Commentary

A Pocketful Of Coupons

Using mobile phones as couponing devices was one of the first good ideas for this platform, and an early success for a now-famous Dunkin Donuts latte promotion. SMS makes this a fairly easy thing to do, and I am a bit surprised that more of it isn't going on. Technically, marketers can just put a short code on a packaged good or signage so shoppers can pull down in-store coupons they can show at the counter. Of course, you need the cashiers to be in the loop. Some of these teen clerks have enough trouble with the oversized keys on their Fischer-Price cash registers, let alone trying to figure out why you are holding your phone up to their face when buying Reese's Pieces. "Whoa, dude, I must have been catching a buzz out back when they covered this in training."

The perennial question in mobile is whether to settle for the kludgy but widely available technology of SMS messaging, or even a WAP page or develop your own downloadable application. An application gives you much more control over the presentation and it lets you push offers in a more targeted way to users. On the other hand, a mobile application dedicated to couponing has an inherent distribution problem: how do you get such an app in front of users and compel them to clutter their phone with yet another program? Santa Clara developer Moonstorm is working on both of these issues with its Cellfire mobile couponing app, which is being tested in California markets and will go national soon.

For now, Cellfire is downloadable only to Cingular phones, but it adds an icon to your deck and carries about half a dozen offers from the likes of SuperCuts, Hollywood Video, 1-800 Flowers and T.G.I. Fridays. "Making it free helps, and having compelling offers is important," says Brent Dusing, CEO, Cellfire. Substantial discounts at the retailers a consumer frequents, like two-for-one video rentals at Hollywood, are driving uptake. The partners provide the promotion and distribution for Cellfire. Materials explaining the download process are available in-store, so users can install the app and use the discounts on the spot. Because the application is dynamic and always wired, Dusign can revise offers and art work to phones on the fly. In California, where some local pizza shops have signed on, Cellfire can change offers according to the user's zip code.
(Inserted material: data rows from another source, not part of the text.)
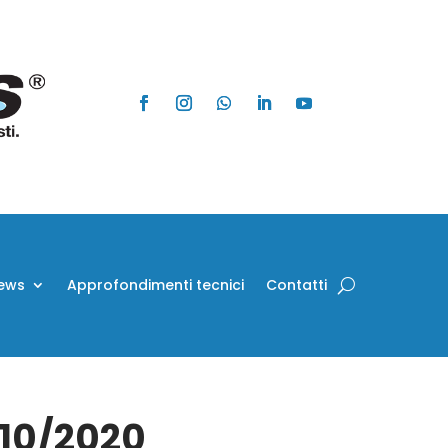
ews
Approfondimenti tecnici
Contatti
/10/2020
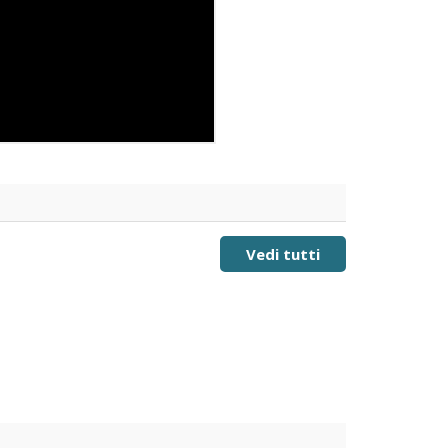
Vedi tutti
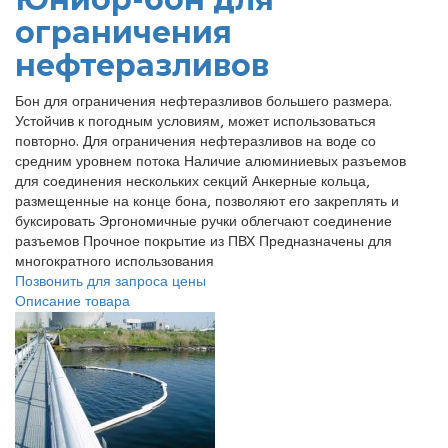
ограничения
нефтеразливов
Бон для ограничения нефтеразливов большего размера.
Устойчив к погодным условиям, может использоваться
повторно. Для ограничения нефтеразливов на воде со
средним уровнем потока Наличие алюминиевых разъемов
для соединения нескольких секций Анкерные кольца,
размещенные на конце бона, позволяют его закреплять и
буксировать Эргономичные ручки облегчают соединение
разъемов Прочное покрытие из ПВХ Предназначены для
многократного использования
Позвонить для запроса цены
Описание товара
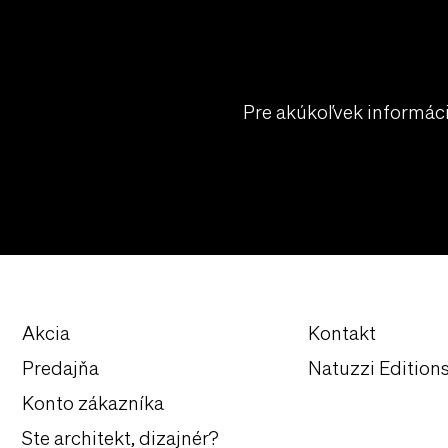
Pre akúkoľvek informác
Akcia
Kontakt
Predajňa
Natuzzi Edition
Konto zákazníka
Ste architekt, dizajnér?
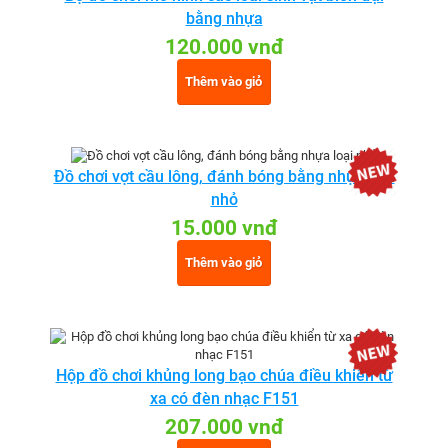
bằng nhựa
120.000 vnđ
Thêm vào giỏ
Đồ chơi vợt cầu lông, đánh bóng bằng nhựa loại
nhỏ
15.000 vnđ
Thêm vào giỏ
Hộp đồ chơi khủng long bạo chúa điều khiển từ
xa có đèn nhạc F151
207.000 vnđ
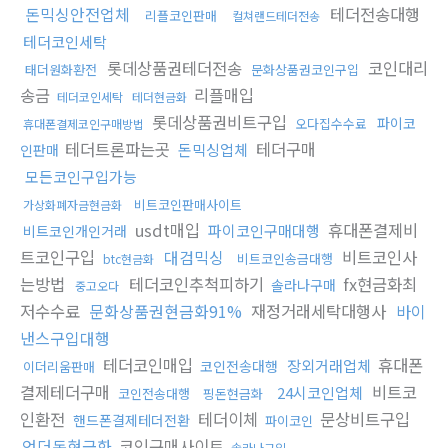
돈믹싱안전업체
테더전송대행
리플코인판매
컬쳐랜드테더전송
테더코인세탁
롯데상품권테더전송
코인대리
태더원화환전
문화상품권코인구입
송금
리플매입
테더코인세탁
테더현금화
롯데상품권비트구입
파이코
오다집수수료
휴대폰결제코인구매방법
테더트론파는곳
테더구매
돈믹싱업체
인판매
모든코인구입가능
비트코인판매사이트
가상화폐자금현금화
usdt매입
휴대폰결제비
파이코인구매대행
비트코인개인거래
트코인구입
대검믹싱
비트코인사
비트코인송금대행
btc현금화
는방법
테더코인추척피하기
fx현금화최
솔라나구매
중고오다
저수수료
문화상품권현금화91%
재정거래세탁대행사
바이
낸스구입대행
테더코인매입
휴대폰
장외거래업체
코인전송대행
이더리움판매
결제테더구매
비트코
24시코인업체
코인전송대행
핑돈현금화
인환전
테더이체
문상비트구입
핸드폰결제테더전환
파이코인
언더돈현금화
코인구매사이트
솔라나구입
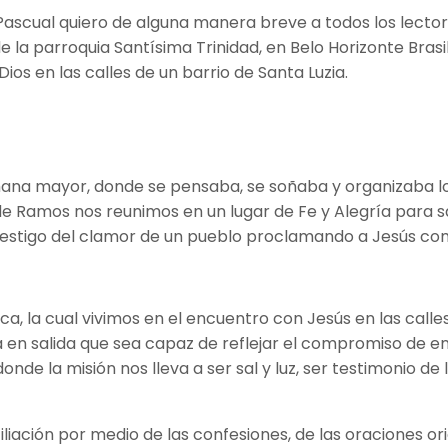
 Pascual quiero de alguna manera breve a todos los lect
parroquia Santísima Trinidad, en Belo Horizonte Brasil, t
ios en las calles de un barrio de Santa Luzia.
ana mayor, donde se pensaba, se soñaba y organizaba lo
e Ramos nos reunimos en un lugar de Fe y Alegría para sal
 testigo del clamor de un pueblo proclamando a Jesús co
 la cual vivimos en el encuentro con Jesús en las calles,
 en salida que sea capaz de reflejar el compromiso de en t
 donde la misión nos lleva a ser sal y luz, ser testimonio
ciliación por medio de las confesiones, de las oraciones o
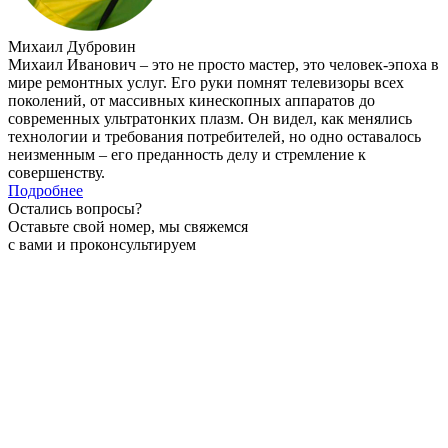
Михаил Дубровин
Михаил Иванович – это не просто мастер, это человек-эпоха в
мире ремонтных услуг. Его руки помнят телевизоры всех
поколений, от массивных кинескопных аппаратов до
современных ультратонких плазм. Он видел, как менялись
технологии и требования потребителей, но одно оставалось
неизменным – его преданность делу и стремление к
совершенству.
Подробнее
Остались вопросы?
Оставьте свой номер, мы свяжемся
с вами и проконсультируем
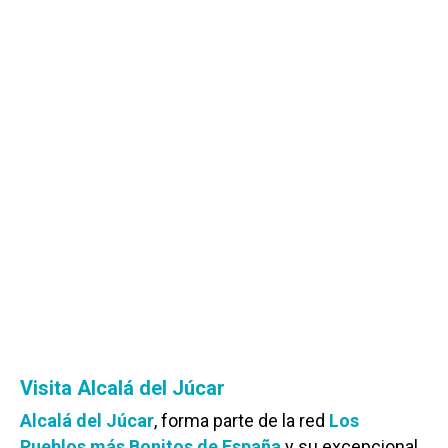
Visita Alcalá del Júcar
Alcalá del Júcar
, forma parte de la red
Los
Pueblos más Bonitos de España
y su excepcional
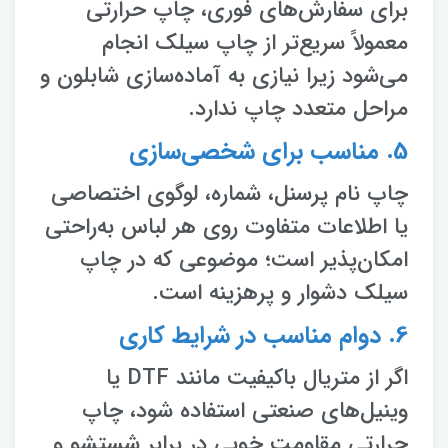
برای سفارش‌های فوری، چاپ حرارتی
معمولاً سریع‌تر از چاپ سیلک انجام
می‌شود زیرا نیازی به آماده‌سازی شابلون و
مراحل متعدد چاپ ندارد.
5. مناسب برای شخصی‌سازی
چاپ نام پرسنل، شماره، لوگوی اختصاصی
یا اطلاعات متفاوت روی هر لباس به‌راحتی
امکان‌پذیر است؛ موضوعی که در چاپ
سیلک دشوار و پرهزینه است.
6. دوام مناسب در شرایط کاری
اگر از متریال باکیفیت مانند DTF یا
وینیل‌های صنعتی استفاده شود، چاپ
حرارتی مقاومت خوبی در برابر شستشو و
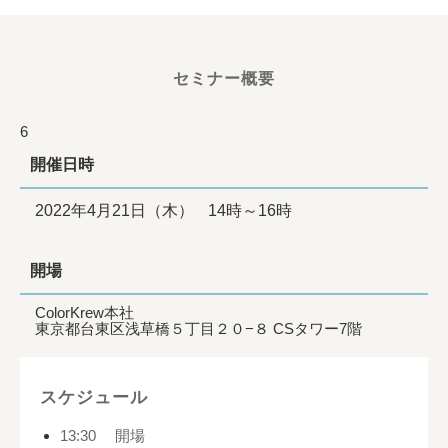
セミナー概要
6
開催日時
2022年4月21日（木）
14時～16時
開場
ColorKrew本社
東京都台東区浅草橋５丁目２０−８ CSタワー7階
スケジュール
13:30 開場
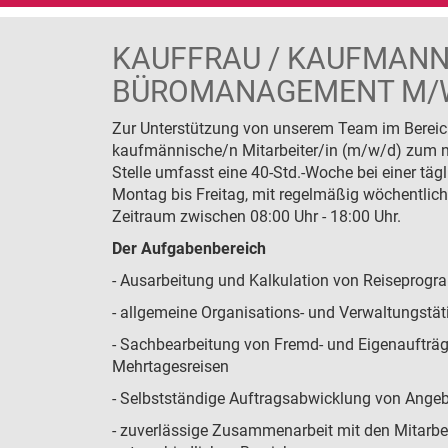
Reiseversicherung
KAUFFRAU / KAUFMAN
Zustiegsmöglichkeiten
BÜROMANAGEMENT M/
Zur Unterstützung von unserem Team im Bereic
kaufmännische/n Mitarbeiter/in (m/w/d) zum nä
Stelle umfasst eine 40-Std.-Woche bei einer tägl
Montag bis Freitag, mit regelmäßig wöchentlich 
Zeitraum zwischen 08:00 Uhr - 18:00 Uhr.
Der Aufgabenbereich
- Ausarbeitung und Kalkulation von Reiseprogr
- allgemeine Organisations- und Verwaltungstät
- Sachbearbeitung von Fremd- und Eigenaufträg
Mehrtagesreisen
- Selbstständige Auftragsabwicklung von Angebo
- zuverlässige Zusammenarbeit mit den Mitarbe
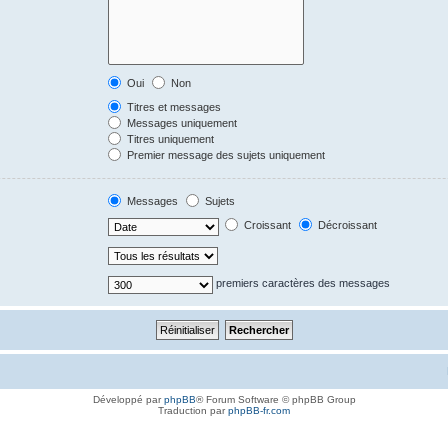
Oui
Non
Titres et messages
Messages uniquement
Titres uniquement
Premier message des sujets uniquement
Messages
Sujets
Croissant
Décroissant
premiers caractères des messages
Développé par
phpBB
® Forum Software © phpBB Group
Traduction par
phpBB-fr.com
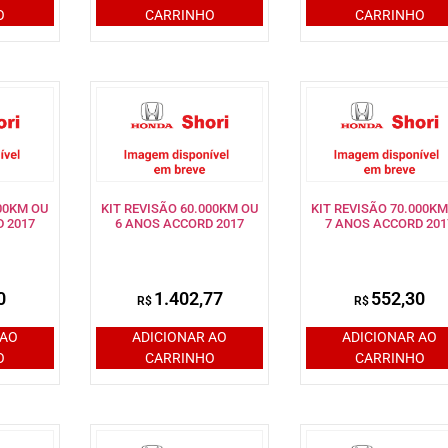
O
CARRINHO
CARRINHO
000KM OU
KIT REVISÃO 60.000KM OU
KIT REVISÃO 70.000KM
 2017
6 ANOS ACCORD 2017
7 ANOS ACCORD 201
0
1.402,77
552,30
R$
R$
 AO
ADICIONAR AO
ADICIONAR AO
O
CARRINHO
CARRINHO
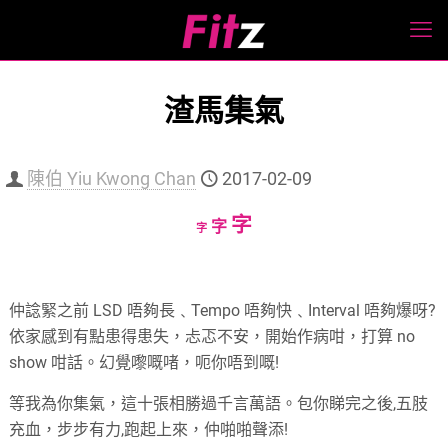
渣馬集氣
陳伯 Yiu Kwong Chan
2017-02-09
Increase
字
Reset
Decrease
字
字
font
font
font
size.
size.
size.
仲諗緊之前 LSD 唔夠長﹑Tempo 唔夠快﹑Interval 唔夠爆呀?
依家感到有點患得患失，忐忑不安，開始作病咁，打算 no
show 咁話。幻覺嚟嘅啫，呃你唔到嘅!
等我為你集氣，這十張相勝過千言萬語。包你睇完之後,五肢
充血，步步有力,跑起上來，仲啪啪聲添!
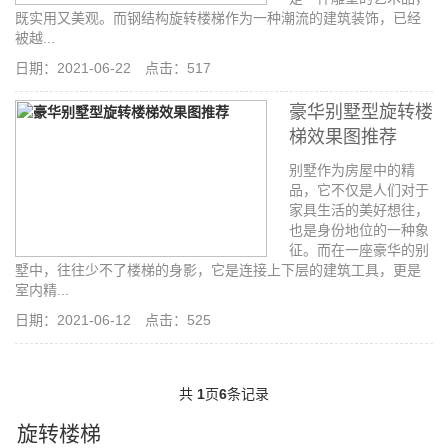
既实用又美观。而钢结构旋转楼梯作为一种潮流的建筑装饰，已经
被越...
日期：2021-06-22 点击：517
豪华别墅型旋转楼
梯效果图推荐
别墅作为房屋中的精
品，它不仅是人们对于
家具生活的美好想往，
也是身份地位的一种象
征。而在一座豪华的别
墅中，往往少不了楼梯的身影，它是连接上下层的建筑工具，更是
室内精...
日期：2021-06-12 点击：525
共
1
页
6
条记录
旋转楼梯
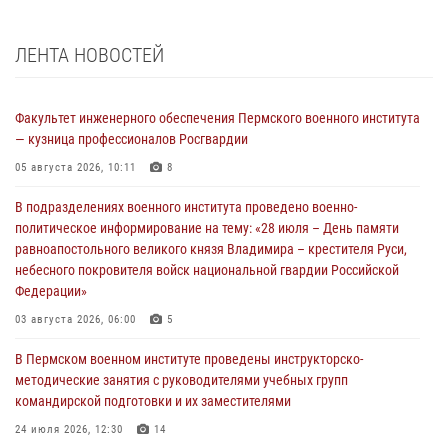
ЛЕНТА НОВОСТЕЙ
Факультет инженерного обеспечения Пермского военного института
— кузница профессионалов Росгвардии
05 августа 2026, 10:11
8
В подразделениях военного института проведено военно-
политическое информирование на тему: «28 июля – День памяти
равноапостольного великого князя Владимира – крестителя Руси,
небесного покровителя войск национальной гвардии Российской
Федерации»
03 августа 2026, 06:00
5
В Пермском военном институте проведены инструкторско-
методические занятия с руководителями учебных групп
командирской подготовки и их заместителями
24 июля 2026, 12:30
14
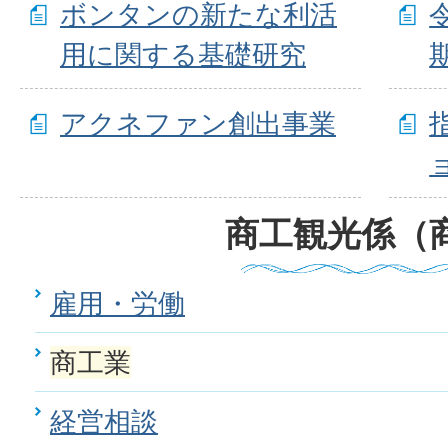
ボンタンの新たな利活
用に関する基礎研究
アクネファン創出事業
商工観光係（
雇用・労働
商工業
経営相談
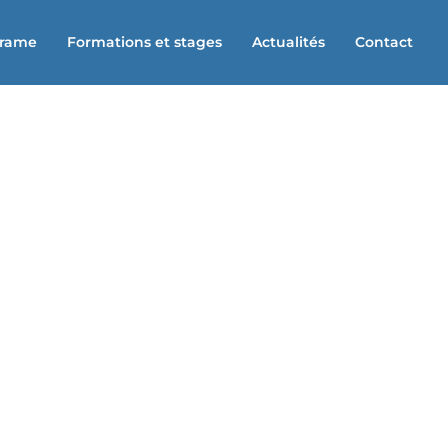
Trame
Formations et stages
Actualités
Contact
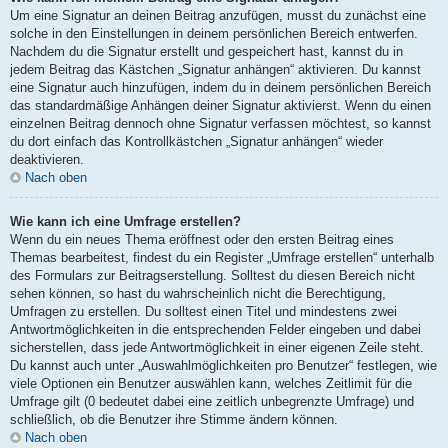
Um eine Signatur an deinen Beitrag anzufügen, musst du zunächst eine
solche in den Einstellungen in deinem persönlichen Bereich entwerfen.
Nachdem du die Signatur erstellt und gespeichert hast, kannst du in
jedem Beitrag das Kästchen „Signatur anhängen“ aktivieren. Du kannst
eine Signatur auch hinzufügen, indem du in deinem persönlichen Bereich
das standardmäßige Anhängen deiner Signatur aktivierst. Wenn du einen
einzelnen Beitrag dennoch ohne Signatur verfassen möchtest, so kannst
du dort einfach das Kontrollkästchen „Signatur anhängen“ wieder
deaktivieren.
Nach oben
Wie kann ich eine Umfrage erstellen?
Wenn du ein neues Thema eröffnest oder den ersten Beitrag eines
Themas bearbeitest, findest du ein Register „Umfrage erstellen“ unterhalb
des Formulars zur Beitragserstellung. Solltest du diesen Bereich nicht
sehen können, so hast du wahrscheinlich nicht die Berechtigung,
Umfragen zu erstellen. Du solltest einen Titel und mindestens zwei
Antwortmöglichkeiten in die entsprechenden Felder eingeben und dabei
sicherstellen, dass jede Antwortmöglichkeit in einer eigenen Zeile steht.
Du kannst auch unter „Auswahlmöglichkeiten pro Benutzer“ festlegen, wie
viele Optionen ein Benutzer auswählen kann, welches Zeitlimit für die
Umfrage gilt (0 bedeutet dabei eine zeitlich unbegrenzte Umfrage) und
schließlich, ob die Benutzer ihre Stimme ändern können.
Nach oben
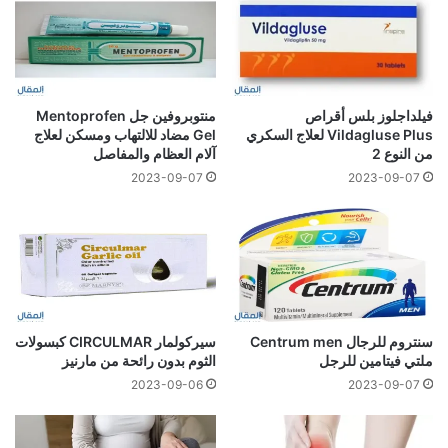
فيلداجلوز بلس أقراص
منتوبروفين جل Mentoprofen
Vildagluse Plus لعلاج السكري
Gel مضاد للالتهاب ومسكن لعلاج
من النوع 2
آلام العظام والمفاصل
2023-09-07
2023-09-07
سنتروم للرجال Centrum men
سيركولمار CIRCULMAR كبسولات
ملتي فيتامين للرجل
الثوم بدون رائحة من مارنيز
2023-09-06
2023-09-07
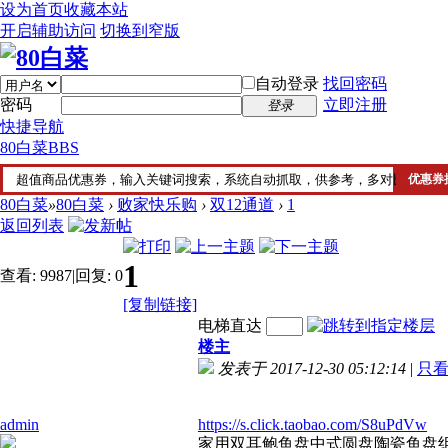
设为首页
收藏本站
开启辅助访问
切换到窄版
自动登录
找回密码
密码
立即注册
登录
快捷导航
80白菜
BBS
80白菜
»
80白菜
›
败家快乐购
›
双12通道
›
1
返回列表
1
查看:
9987
|
回复:
0
[复制链接]
电梯直达
楼主
发表于 2017-12-30 05:12:14
|
只
admin
https://s.click.taobao.com/S8uPdVw
家用双耳鲍鱼盘中式圆盘陶瓷鱼盘组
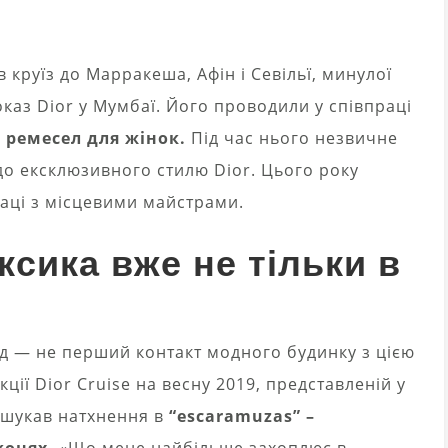
в круїз до Марракеша, Афін і Севільї, минулої
каз Dior у Мумбаї. Його проводили у співпраці
 ремесел для жінок.
Під час нього незвичне
до ексклюзивного стилю Dior. Цього року
аці з місцевими майстрами.
ексика вже не тільки в
д — не перший контакт модного будинку з цією
ії Dior Cruise на весну 2019, представленій у
 шукав натхнення в
“escaramuzas” –
конях.
«Що мене найбільше захоплює в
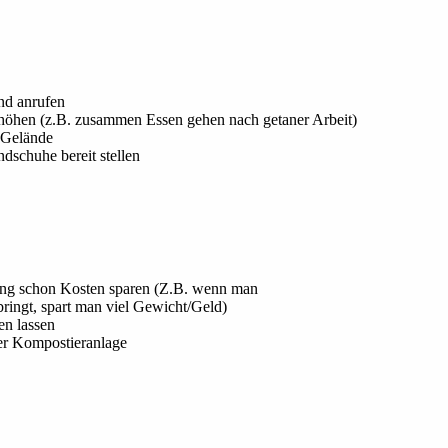
nd anrufen
rhöhen (z.B. zusammen Essen gehen nach getaner Arbeit)
s Gelände
dschuhe bereit stellen
ng schon Kosten sparen (Z.B. wenn man
bringt, spart man viel Gewicht/Geld)
en lassen
ner Kompostieranlage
Dusing claims early response rates that are off the charts in the first few months of the tests. "We are starting to get back redemption rates in the high teens and 20s for some retailers," he says. Well, considering the mode of distribution, that is to be expected. Users are opting into the system in-store and probably responding to specific offers, so we would expect hearty redemption statistics this early in the game. Cellfire is scheduled to go national next quarter.

Like every other mobile application, couponing has some hurdles. Because this is an in-store retail experience, mobile couponing is a local play. Yet as so many Web startups, even the large search engines, have discovered, selling local merchants on any digital marketing scheme is a long, costly haul. As in local search, the national franchises like video and food chains are the likely first users, but do people want to reserve a spot on their phone decks for coupons to a handful of big brands? A national direct mail powerhouse like ValuePak would seem like a natural partner here. On the other hand, piling on a vast selection of local coupons raises a real navigation issue--how to manage too many offers on a phone deck?

Despite challenges, mobile couponing applications are as natural as they are inevitable to the handset. SMS (even eventually the more attractive MMS) opt-ins are nice for now, but they require repeated, cumbersome user initiation. Over time, mobile couponing will be able to leverage the real-time, location-based strengths of the technology in fascinating ways. Once the carriers turn on the geo-locating capabilities that remain dormant in most recent phones, an app like Cellfire could push location-specific coupons. Here's a marketer's fantasy for you. Imagine walking into the local mall or grocery store, flipping open your phone and having coupons for all nearby stores or even aisles pop up on the screen. "Steve here are the offers within 100 feet of your present location."

Whoa, dude! I just had a "Minority Report"-type future-marketing hallucination. I must be getting a contact high from that cashier at the convenience store.